Render the rows below as a numbered list, omitting any blank lines.

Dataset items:

════════

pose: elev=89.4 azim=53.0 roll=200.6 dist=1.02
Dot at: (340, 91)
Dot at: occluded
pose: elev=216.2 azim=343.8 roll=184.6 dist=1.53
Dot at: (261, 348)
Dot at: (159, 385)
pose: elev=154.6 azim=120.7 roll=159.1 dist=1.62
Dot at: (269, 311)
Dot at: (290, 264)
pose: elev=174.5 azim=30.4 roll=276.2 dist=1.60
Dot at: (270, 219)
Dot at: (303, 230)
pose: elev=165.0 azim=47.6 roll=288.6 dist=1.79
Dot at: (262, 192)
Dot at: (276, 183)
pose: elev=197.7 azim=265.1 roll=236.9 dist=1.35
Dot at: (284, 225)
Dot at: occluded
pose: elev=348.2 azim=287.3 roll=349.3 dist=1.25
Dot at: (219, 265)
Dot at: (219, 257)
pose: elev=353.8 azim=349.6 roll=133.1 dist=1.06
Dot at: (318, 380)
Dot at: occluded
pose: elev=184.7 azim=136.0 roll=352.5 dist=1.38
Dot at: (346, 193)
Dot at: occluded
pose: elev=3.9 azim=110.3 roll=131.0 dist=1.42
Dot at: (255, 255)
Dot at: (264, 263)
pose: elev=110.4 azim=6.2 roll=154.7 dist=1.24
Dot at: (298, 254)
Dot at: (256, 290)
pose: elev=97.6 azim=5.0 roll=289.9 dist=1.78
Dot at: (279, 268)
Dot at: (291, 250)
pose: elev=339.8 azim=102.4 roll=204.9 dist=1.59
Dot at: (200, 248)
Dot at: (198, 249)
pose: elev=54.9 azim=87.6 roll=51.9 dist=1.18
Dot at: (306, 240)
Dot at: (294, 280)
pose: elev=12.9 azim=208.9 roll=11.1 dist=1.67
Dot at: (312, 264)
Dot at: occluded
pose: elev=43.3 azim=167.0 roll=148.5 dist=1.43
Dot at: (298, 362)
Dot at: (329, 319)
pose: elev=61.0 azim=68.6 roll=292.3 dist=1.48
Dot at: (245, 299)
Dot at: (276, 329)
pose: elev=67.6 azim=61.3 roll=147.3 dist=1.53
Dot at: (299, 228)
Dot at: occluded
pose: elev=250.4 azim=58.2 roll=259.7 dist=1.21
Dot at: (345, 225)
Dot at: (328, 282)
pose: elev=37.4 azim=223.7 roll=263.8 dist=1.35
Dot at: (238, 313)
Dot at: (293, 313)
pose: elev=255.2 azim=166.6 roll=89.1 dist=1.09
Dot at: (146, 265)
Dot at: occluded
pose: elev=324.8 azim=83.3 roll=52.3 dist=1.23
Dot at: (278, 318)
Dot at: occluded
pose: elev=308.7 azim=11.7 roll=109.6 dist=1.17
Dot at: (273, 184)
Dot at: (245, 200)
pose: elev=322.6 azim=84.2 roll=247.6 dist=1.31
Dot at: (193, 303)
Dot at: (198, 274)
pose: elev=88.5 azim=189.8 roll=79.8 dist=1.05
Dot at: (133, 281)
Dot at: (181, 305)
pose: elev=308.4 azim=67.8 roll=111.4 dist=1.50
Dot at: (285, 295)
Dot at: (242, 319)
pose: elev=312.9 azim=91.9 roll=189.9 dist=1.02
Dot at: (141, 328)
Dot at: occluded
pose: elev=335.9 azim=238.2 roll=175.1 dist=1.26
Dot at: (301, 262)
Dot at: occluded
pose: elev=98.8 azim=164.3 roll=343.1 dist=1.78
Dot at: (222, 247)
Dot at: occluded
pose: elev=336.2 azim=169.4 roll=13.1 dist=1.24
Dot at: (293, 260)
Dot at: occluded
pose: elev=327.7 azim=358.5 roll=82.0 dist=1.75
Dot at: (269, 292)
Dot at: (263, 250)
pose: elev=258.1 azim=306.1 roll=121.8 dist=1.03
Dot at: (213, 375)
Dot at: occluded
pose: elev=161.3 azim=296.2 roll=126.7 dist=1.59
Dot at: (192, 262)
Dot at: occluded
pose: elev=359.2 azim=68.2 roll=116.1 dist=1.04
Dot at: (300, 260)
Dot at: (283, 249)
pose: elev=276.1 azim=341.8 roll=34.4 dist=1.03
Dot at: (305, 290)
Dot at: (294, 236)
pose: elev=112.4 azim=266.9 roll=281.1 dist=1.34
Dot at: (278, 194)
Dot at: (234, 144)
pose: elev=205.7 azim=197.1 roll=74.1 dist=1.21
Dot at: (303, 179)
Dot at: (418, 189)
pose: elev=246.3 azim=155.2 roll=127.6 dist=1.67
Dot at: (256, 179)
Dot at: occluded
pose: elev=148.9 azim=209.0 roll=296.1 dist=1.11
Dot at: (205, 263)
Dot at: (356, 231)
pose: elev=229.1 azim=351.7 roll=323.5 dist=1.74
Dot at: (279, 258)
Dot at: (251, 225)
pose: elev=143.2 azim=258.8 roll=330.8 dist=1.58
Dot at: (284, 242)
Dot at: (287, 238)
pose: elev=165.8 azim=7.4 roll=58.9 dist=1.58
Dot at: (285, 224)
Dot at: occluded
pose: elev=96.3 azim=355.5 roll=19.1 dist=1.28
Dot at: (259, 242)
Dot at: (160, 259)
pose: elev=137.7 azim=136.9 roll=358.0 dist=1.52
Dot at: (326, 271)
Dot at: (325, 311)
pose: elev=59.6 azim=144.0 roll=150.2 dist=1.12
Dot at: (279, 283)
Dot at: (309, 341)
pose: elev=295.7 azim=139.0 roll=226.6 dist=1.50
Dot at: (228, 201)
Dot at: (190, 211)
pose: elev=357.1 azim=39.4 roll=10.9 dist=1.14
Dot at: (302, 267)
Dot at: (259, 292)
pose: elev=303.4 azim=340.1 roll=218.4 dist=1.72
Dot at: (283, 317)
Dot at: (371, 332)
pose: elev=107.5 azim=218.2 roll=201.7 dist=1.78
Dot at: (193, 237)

════════

CORRECT RESULT:
1. pose: elev=89.4 azim=53.0 roll=200.6 dist=1.02
2. Dot at: (340, 91)
3. Dot at: occluded
4. pose: elev=216.2 azim=343.8 roll=184.6 dist=1.53
5. Dot at: (261, 348)
6. Dot at: (159, 385)
7. pose: elev=154.6 azim=120.7 roll=159.1 dist=1.62
8. Dot at: (269, 311)
9. Dot at: (290, 264)
10. pose: elev=174.5 azim=30.4 roll=276.2 dist=1.60
11. Dot at: (270, 219)
12. Dot at: (303, 230)
13. pose: elev=165.0 azim=47.6 roll=288.6 dist=1.79
14. Dot at: (262, 192)
15. Dot at: (276, 183)
16. pose: elev=197.7 azim=265.1 roll=236.9 dist=1.35
17. Dot at: (284, 225)
18. Dot at: occluded
19. pose: elev=348.2 azim=287.3 roll=349.3 dist=1.25
20. Dot at: (219, 265)
21. Dot at: (219, 257)
22. pose: elev=353.8 azim=349.6 roll=133.1 dist=1.06
23. Dot at: (318, 380)
24. Dot at: occluded
25. pose: elev=184.7 azim=136.0 roll=352.5 dist=1.38
26. Dot at: (346, 193)
27. Dot at: occluded
28. pose: elev=3.9 azim=110.3 roll=131.0 dist=1.42
29. Dot at: (255, 255)
30. Dot at: (264, 263)
31. pose: elev=110.4 azim=6.2 roll=154.7 dist=1.24
32. Dot at: (298, 254)
33. Dot at: (256, 290)
34. pose: elev=97.6 azim=5.0 roll=289.9 dist=1.78
35. Dot at: (279, 268)
36. Dot at: (291, 250)
37. pose: elev=339.8 azim=102.4 roll=204.9 dist=1.59
38. Dot at: (200, 248)
39. Dot at: (198, 249)
40. pose: elev=54.9 azim=87.6 roll=51.9 dist=1.18
41. Dot at: (306, 240)
42. Dot at: (294, 280)
43. pose: elev=12.9 azim=208.9 roll=11.1 dist=1.67
44. Dot at: (312, 264)
45. Dot at: occluded
46. pose: elev=43.3 azim=167.0 roll=148.5 dist=1.43
47. Dot at: (298, 362)
48. Dot at: (329, 319)
49. pose: elev=61.0 azim=68.6 roll=292.3 dist=1.48
50. Dot at: (245, 299)
51. Dot at: (276, 329)
52. pose: elev=67.6 azim=61.3 roll=147.3 dist=1.53
53. Dot at: (299, 228)
54. Dot at: occluded
55. pose: elev=250.4 azim=58.2 roll=259.7 dist=1.21
56. Dot at: (345, 225)
57. Dot at: (328, 282)
58. pose: elev=37.4 azim=223.7 roll=263.8 dist=1.35
59. Dot at: (238, 313)
60. Dot at: (293, 313)
61. pose: elev=255.2 azim=166.6 roll=89.1 dist=1.09
62. Dot at: (146, 265)
63. Dot at: occluded
64. pose: elev=324.8 azim=83.3 roll=52.3 dist=1.23
65. Dot at: (278, 318)
66. Dot at: occluded
67. pose: elev=308.7 azim=11.7 roll=109.6 dist=1.17
68. Dot at: (273, 184)
69. Dot at: (245, 200)
70. pose: elev=322.6 azim=84.2 roll=247.6 dist=1.31
71. Dot at: (193, 303)
72. Dot at: (198, 274)
73. pose: elev=88.5 azim=189.8 roll=79.8 dist=1.05
74. Dot at: (133, 281)
75. Dot at: (181, 305)
76. pose: elev=308.4 azim=67.8 roll=111.4 dist=1.50
77. Dot at: (285, 295)
78. Dot at: (242, 319)
79. pose: elev=312.9 azim=91.9 roll=189.9 dist=1.02
80. Dot at: (141, 328)
81. Dot at: occluded
82. pose: elev=335.9 azim=238.2 roll=175.1 dist=1.26
83. Dot at: (301, 262)
84. Dot at: occluded
85. pose: elev=98.8 azim=164.3 roll=343.1 dist=1.78
86. Dot at: (222, 247)
87. Dot at: occluded
88. pose: elev=336.2 azim=169.4 roll=13.1 dist=1.24
89. Dot at: (293, 260)
90. Dot at: occluded
91. pose: elev=327.7 azim=358.5 roll=82.0 dist=1.75
92. Dot at: (269, 292)
93. Dot at: (263, 250)
94. pose: elev=258.1 azim=306.1 roll=121.8 dist=1.03
95. Dot at: (213, 375)
96. Dot at: occluded
97. pose: elev=161.3 azim=296.2 roll=126.7 dist=1.59
98. Dot at: (192, 262)
99. Dot at: occluded
100. pose: elev=359.2 azim=68.2 roll=116.1 dist=1.04
101. Dot at: (300, 260)
102. Dot at: (283, 249)
103. pose: elev=276.1 azim=341.8 roll=34.4 dist=1.03
104. Dot at: (305, 290)
105. Dot at: (294, 236)
106. pose: elev=112.4 azim=266.9 roll=281.1 dist=1.34
107. Dot at: (278, 194)
108. Dot at: (234, 144)
109. pose: elev=205.7 azim=197.1 roll=74.1 dist=1.21
110. Dot at: (303, 179)
111. Dot at: (418, 189)
112. pose: elev=246.3 azim=155.2 roll=127.6 dist=1.67
113. Dot at: (256, 179)
114. Dot at: occluded
115. pose: elev=148.9 azim=209.0 roll=296.1 dist=1.11
116. Dot at: (205, 263)
117. Dot at: (356, 231)
118. pose: elev=229.1 azim=351.7 roll=323.5 dist=1.74
119. Dot at: (279, 258)
120. Dot at: (251, 225)
121. pose: elev=143.2 azim=258.8 roll=330.8 dist=1.58
122. Dot at: (284, 242)
123. Dot at: (287, 238)
124. pose: elev=165.8 azim=7.4 roll=58.9 dist=1.58
125. Dot at: (285, 224)
126. Dot at: occluded
127. pose: elev=96.3 azim=355.5 roll=19.1 dist=1.28
128. Dot at: (259, 242)
129. Dot at: (160, 259)
130. pose: elev=137.7 azim=136.9 roll=358.0 dist=1.52
131. Dot at: (326, 271)
132. Dot at: (325, 311)
133. pose: elev=59.6 azim=144.0 roll=150.2 dist=1.12
134. Dot at: (279, 283)
135. Dot at: (309, 341)
136. pose: elev=295.7 azim=139.0 roll=226.6 dist=1.50
137. Dot at: (228, 201)
138. Dot at: (190, 211)
139. pose: elev=357.1 azim=39.4 roll=10.9 dist=1.14
140. Dot at: (302, 267)
141. Dot at: (259, 292)
142. pose: elev=303.4 azim=340.1 roll=218.4 dist=1.72
143. Dot at: (283, 317)
144. Dot at: (371, 332)
145. pose: elev=107.5 azim=218.2 roll=201.7 dist=1.78
146. Dot at: (193, 237)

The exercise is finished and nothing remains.